The West Baden hotel, just a few miles north of the French Lick Hotel, was built in 1902 and is an incredible architectural marvel. This hotel has thrived over time as a resort and gambling facility, a hospital, a Jesuit college, and it has spent many years abandoned. Today, the hotel is fully restored and grander than ever!

Total Distance Traveled in Day 1: 71 miles / 113.6 km

Day 2

Stop 1: George Rogers Clark National Historical Park, Vincennes, IN

Directions from Previous Site: From the byway, take the US 41 exit in Vincennes. Follow the signs to George Rogers Clark National Historical Park. It is approximately one mile off the highway in downtown Vincennes, and it is located at 401 South 2nd St.
Distance from Previous Site: 60 miles / 96.0 km
Travel Time from Previous Site: 1 hour 30 minutes
Suggested Time at This Site: 1 hour

Commemorate the conquest of the Northwest Territory at this national park site, the largest memorial outside of Washington D.C. Learn the significance of the early fort here and why early travelers made the historic journey over much of the same path you just made- from Clarksville to Vincennes.

Look to the interpretive center for an excellent movie and several displays that explain the history of the area.

Stop 2: Grouseland, Vincennes, IN

Directions from Previous Site: Take 2nd Street northeast. It will become Patrick Henry Drive. Turn right onto South 1stStreet and proceed 0.5 mile. Turn left onto East Scott Street.
Distance from Previous Site: 1 miles / 1.6 km
Travel Time from Previous Site: 3 minutes
Suggested Time at This Site: 1 hour 30 minutes

Visit Grouseland, the elegant Georgian home built in 1803 by William Henry Harrison when he was governor of the Indiana Territory. A National Historic Landmark, the house was more than a residence; this magnificent building was the center of government for the Indiana Territory and also served as a fortress in times of unrest.
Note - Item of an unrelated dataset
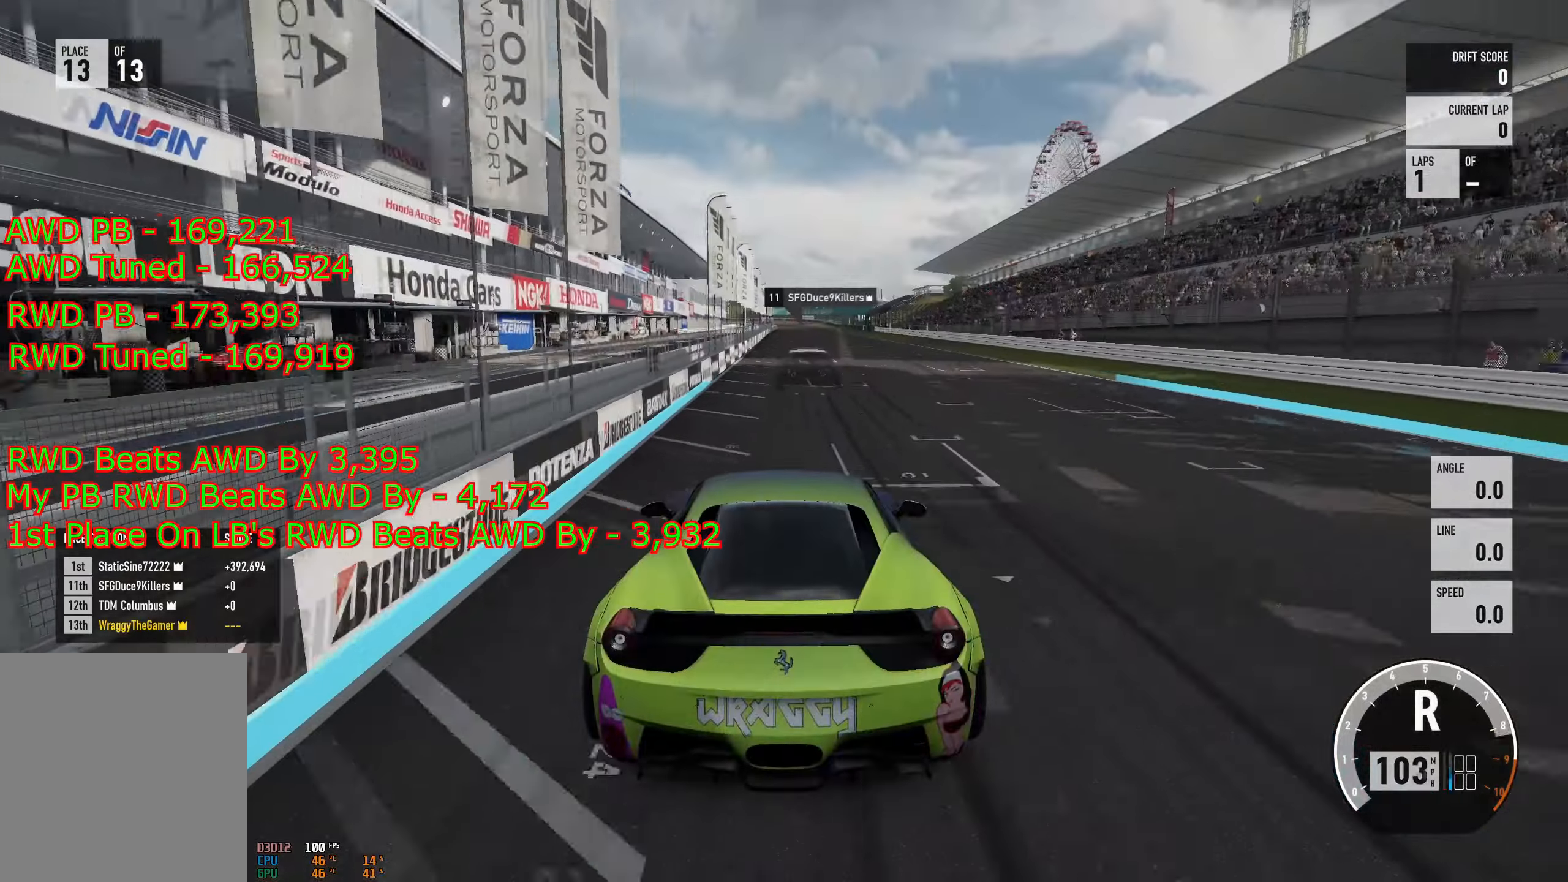
{"buttons": ["R2"], "left_stick": "center", "right_stick": "down", "events": [[33, "R2", "up"], [250, "R2", "down"], [400, "right_stick", "down"]]}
Harrison was elected ninth president of the United States in 1840, so the home is a presidential site with exhibits that contain colorful campaign memorabilia.

End: Vincennes State Historic Site

Directions from Previous Site: The Vincennes State Historic Site is adjacent to Grouseland.
Travel Time from Previous Site: 1 minute

Come to Vincennes State Historic site and you'll stand at the same place Tecumseh once stopped, where troops mustered courage for the battle of Tippecanoe, where laws were passed that still affect Indiana residents today, and where the first free press in Indiana was born.

 

In 1805, when the territory’s population reached 5,000 free men and the territory moved to the second stage of government, the people elected a nine-member House of Representatives. in 1811, the legislature, called the General Assembly, moved into the building simply called the “Red House,” which you can still visit today.

 

Drive by, or pull over and walk past the "Red House" and the many historic buildings nearby. Immediately next to the "Red House," check out the Elihu Stout Print shop, which started printing weekly newspapers in 1804, or admire the architecture of the Old State Bank to wrap up your byway experience.